Une coopération régionale mise à mal
La riposte béninoise, incarnée notamment par l’opération « Mirador », vise à sécuriser les zones à risque. Mais l’efficacité de cette action est entravée par la dégradation des relations avec ses voisins immédiats. Depuis le coup d’État au Niger en juillet 2023, les échanges sécuritaires entre Niamey et Cotonou sont au point mort. Les autorités nigériennes ont suspendu les accords militaires bilatéraux, coupant un canal essentiel de coordination.
Les tensions avec le Burkina Faso – autre membre de l’Alliance des États du Sahel (AES) – n’ont rien arrangé. Malgré cela, le Bénin reste attaché à une posture diplomatique conciliante. Le ministre des Affaires étrangères Olushegun Adjadi Bakari l’a rappelé : « la sortie de la CEDEAO par les pays de l’AES n’est pas une rupture de relations. »
Talon, l’équilibriste régional
Face à ces défis, le président béninois Patrice Talon mise sur une stratégie de fermeté et d’équilibre.

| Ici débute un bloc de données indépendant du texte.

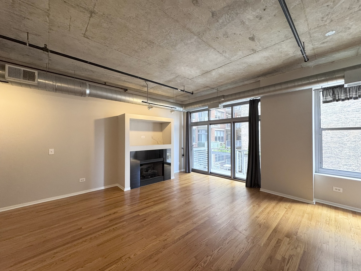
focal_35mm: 14
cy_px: 136
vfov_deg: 85.7
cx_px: 180
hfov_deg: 102.1
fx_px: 146
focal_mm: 2.22
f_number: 2.2
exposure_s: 1/120
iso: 250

Fermeté dans la réponse sécuritaire, avec le renforcement des effectifs militaires dans le nord et l’appui à l’intelligence territoriale. Équilibre diplomatique, en conservant des canaux de communication ouverts avec les pays de l’AES, tout en défendant la légitimité de la CEDEAO et en s’alignant sur ses positions face aux coups d’État militaires.
Sur le plan économique, le Bénin sait qu’il ne peut se permettre de couper les ponts avec ses voisins sahéliens. Le maintien des échanges commerciaux transfrontaliers, en particulier pour les régions du nord, est vital pour l’économie béninoise.
Une guerre sans frontières
Le défi est donc de réussir à contenir la menace djihadiste à l’intérieur, tout en naviguant dans un environnement régional fracturé. Le Bénin illustre aujourd’hui l’élargissement de la guerre sahélienne vers les côtes. Et à mesure que les groupes armés poursuivent leur descente stratégique vers le sud, la stabilité relative des États côtiers n’apparaît plus comme une garantie.
En attendant une réponse régionale plus cohérente, et face à la fragmentation des alliances sous-régionales, c’est seul – ou presque – que le Bénin devra défendre sa frontière nord. Une ligne de front nouvelle, dans une guerre qui, décidément, ne connaît plus de limite géographique.